The Google Chromebook Pixel is a £1,049/US$1,299 (around AU$1,264) laptop that enables you to run a web browser and needs a connection to the internet to do much, yet doesn't have a built-in cellular connection. It has poor battery life and, in consequence, probably doesn't appeal to you.
But we say again: Google doesn't care. It doesn't expect you to buy one, and you can't, as a consequence, apply the same criteria for criticising it as you would with almost any other product.
Basically, if you're Google and have done all the work to re-tool Chrome and Chrome OS for touch and high-res displays, why not make a laptop that showcases them and gets people excited about it - a reference design, almost - especially when you're trying to learn how to make hardware as well? Some people will buy it.

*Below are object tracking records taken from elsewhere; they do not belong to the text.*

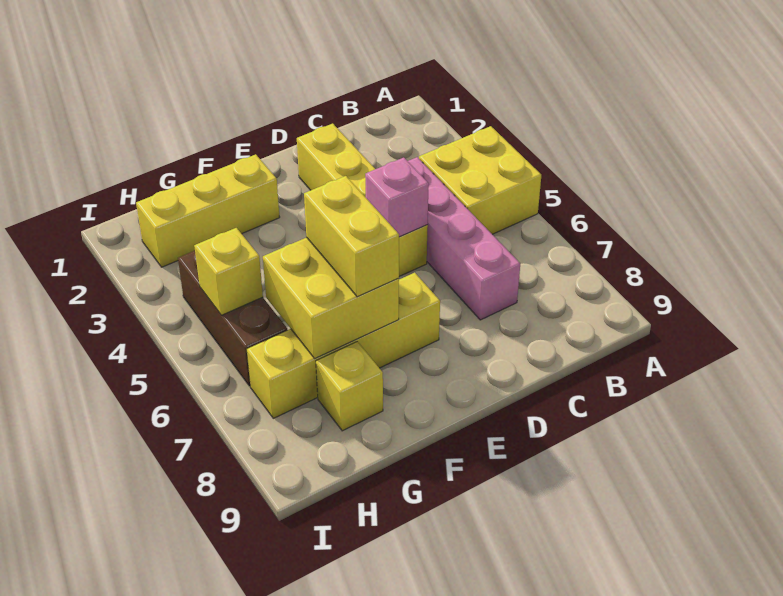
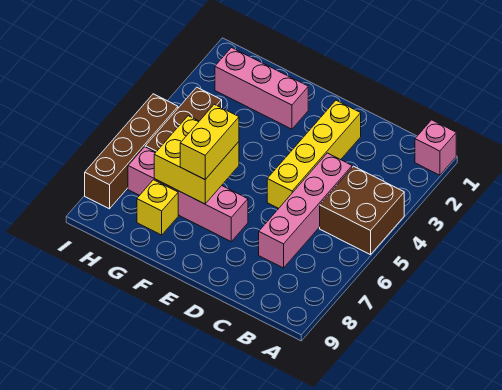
yellow brick A4:B5 level 1 -> brown brick A4:B5 level 1
pink brick D5 level 2 -> pink brick A1 level 1
yellow brick E7:H7 level 1 -> pink brick E7:H7 level 1
yellow brick F2:H2 level 1 -> pink brick F2:H2 level 1
yellow brick H5 level 2 -> none
none -> brown brick I5:I8 level 1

And if that showcase product just happens to get people thinking about you as a producer of high-end, luxury products as well as a commoditised search engine and email provider, so much the better.
To be fair, Google has pulled off 'luxury' well here. It's apparent as soon as you pick it up that the Chromebook Pixel is beautifully made, with fine tolerances. The anodised aluminium alloy of the case feels good, and there's no flex in the body. The fine, etched pattern on the trackpad gives it a gloriously silky texture.
There's a blue KITT-like light bar on the lid that, when you close the Pixel, glows in Google colours; pointless, but no less sweet because of that (plus, you can do the Konami code for a light show). The 3:2 screen looks stunning.
And while most laptop manufacturers don't give any thought to the power brick, the one that comes with the Chromebook clearly has been considered; there's a notch along one edge that enables you to neatly wrap the cable around it, and a light-up ring that shows charge level.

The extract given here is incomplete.